Being A Journalist On The Internet
(an update on this episode: the bank in question has now compounded its faux pas by sending me press releases I didn’t sign up for. After the first one I sent a polite request for them to stop, but another one arrived half an hour later. My second request was slightly less polite. More on this as it happens. Plus, I’m thinking of naming the bank in question. JW)
Sometimes the Internet doesn’t make journalism any easier.
I’ve been calling around Australian banks for a story, and most have relatively accessible media contact details. Not great, but I can understand you don’t want to place these kind of details right on the front page, or else you’ll be fielding calls from non-journalist customers complaining their PIN number fell down a drain and the cat ate their bank book.
But most while banks in the end will reveal a phone number, a name and/or an email address if you drill down far enough, others are not sympathetic to the deadline-crazed hack. One, which will remain nameless for now, forces a journalist to register before even getting a phone number to call.
It’s not the details they require — although these are more intrusive than they need be — so much as the fact that the form is so unforgiving. Put a dash or a comma in the publications field and an error message will pop up when you try to submit the form; make sure your password is six letters/digits exactly, add a district code even if you don’t live in Australia, and for heaven’s sake make sure you don’t prefix your phone number with a helpful + to denote you’re calling from overseas. Forms written by clods.

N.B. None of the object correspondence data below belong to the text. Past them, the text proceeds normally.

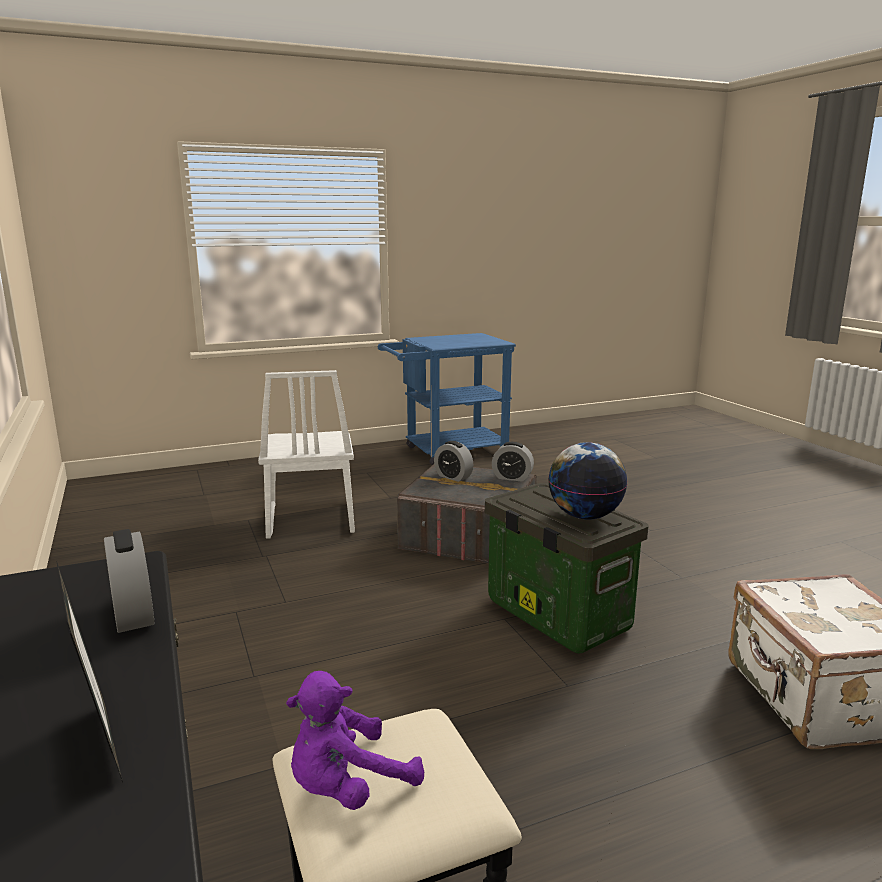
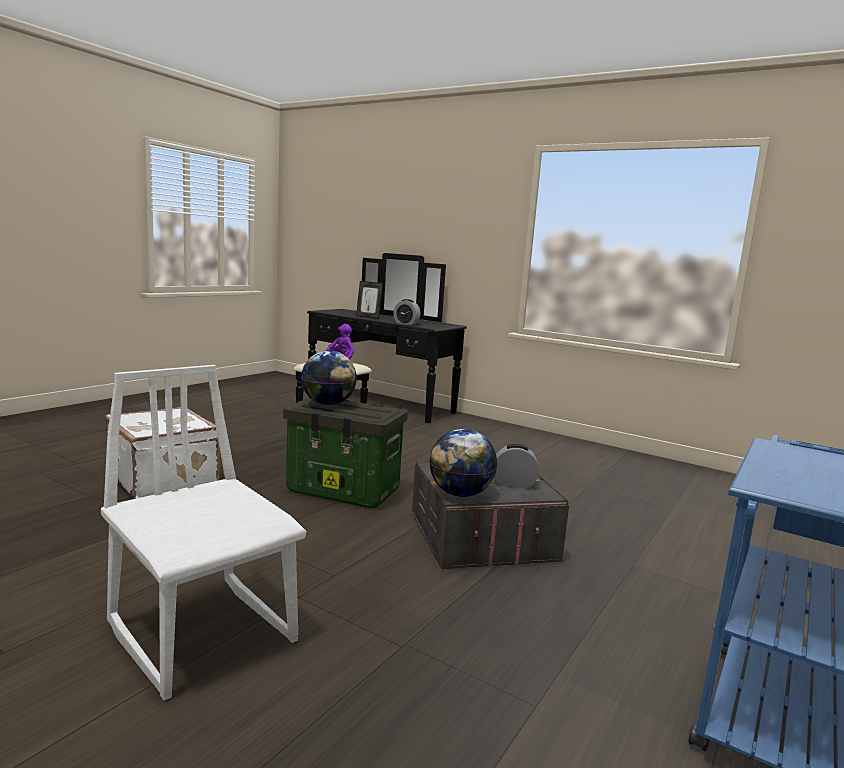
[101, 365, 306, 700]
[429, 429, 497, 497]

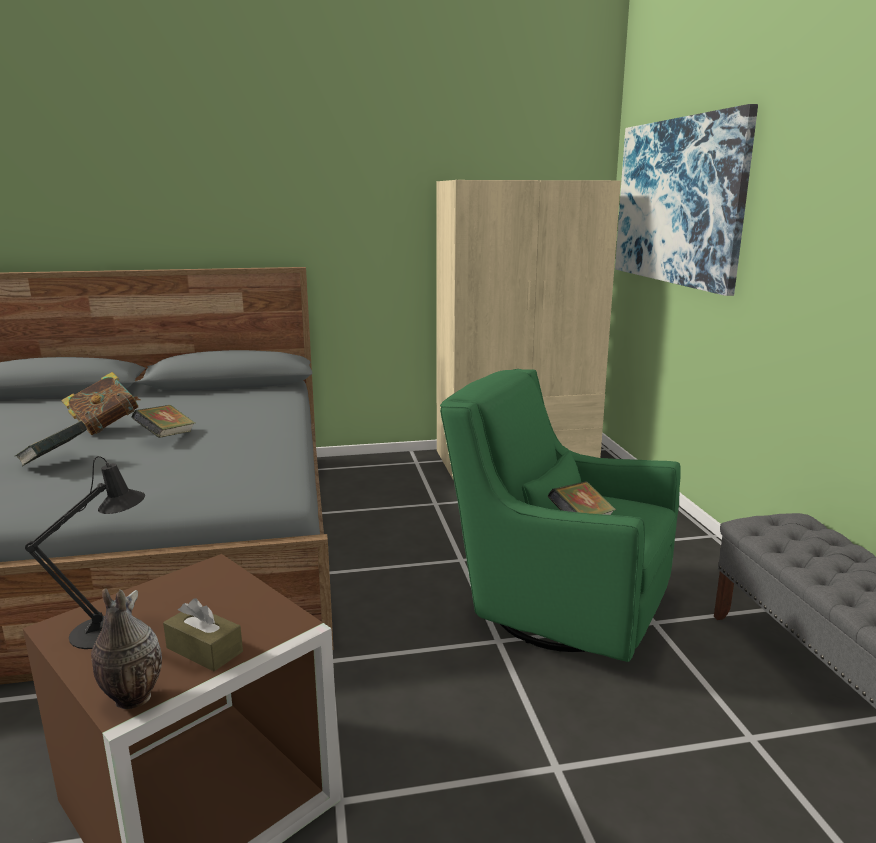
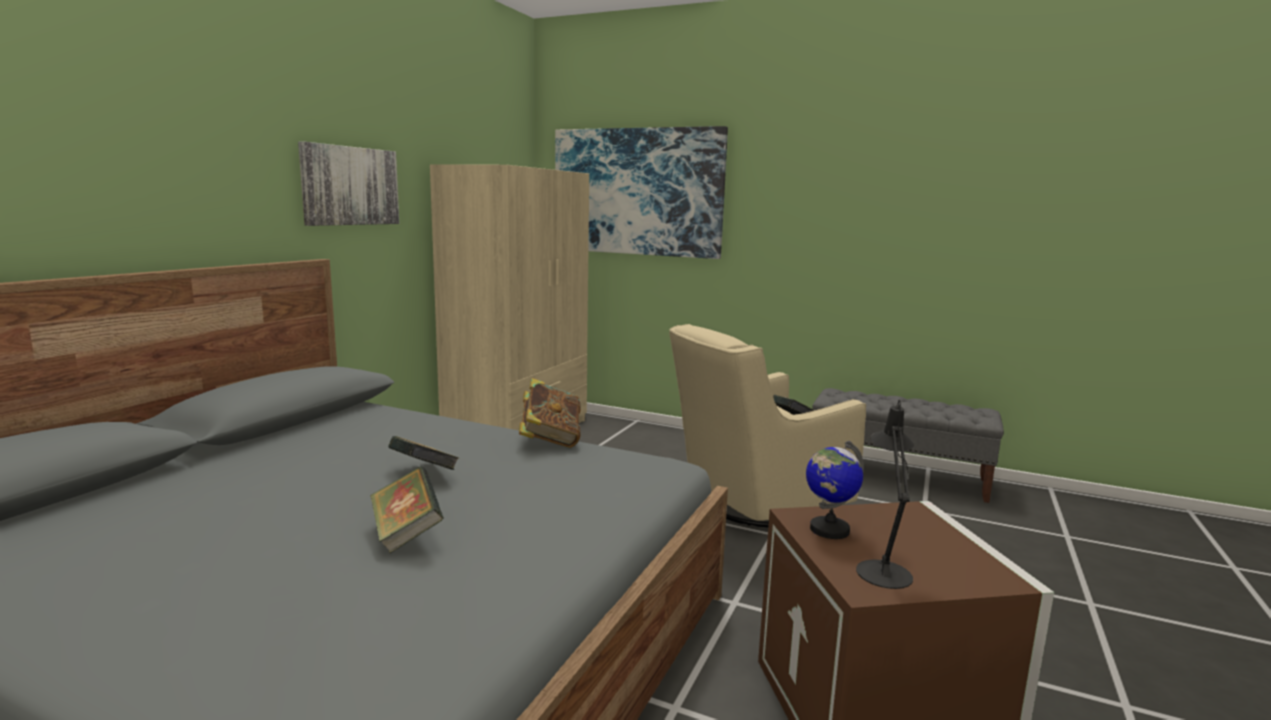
[91, 588, 162, 709] (first image)
[163, 598, 243, 671] (first image)
[298, 141, 399, 226]
[806, 441, 864, 539]
[519, 378, 581, 448]
[669, 324, 866, 527]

Then, the final insult: Once your form is submitted, you’ll get a congratulatory message. “Thank you for registering with the Media Centre. A [deleted] representative will contact you within 1 business day.” Er. How, exactly, will they contact us? And does that mean today? Or tomorrow? What about my deadline?
I’m going to start drafting some guidelines for web designers and media departments. My first request: fast access to the press page on a website by dedicated URLs that allow us to type www.company.com/press and go straight to where we need to go. And while I think of it, NEVER issue a press release without detailed contacts at the bottom. How are we supposed to confirm the dang thing isn’t fake? Even better, standardise the order and layout of your contact details so we can move them into Outlook without lots of rearranging.
OK, that’s my rant for the day. That felt good. I haven’t done one for a while.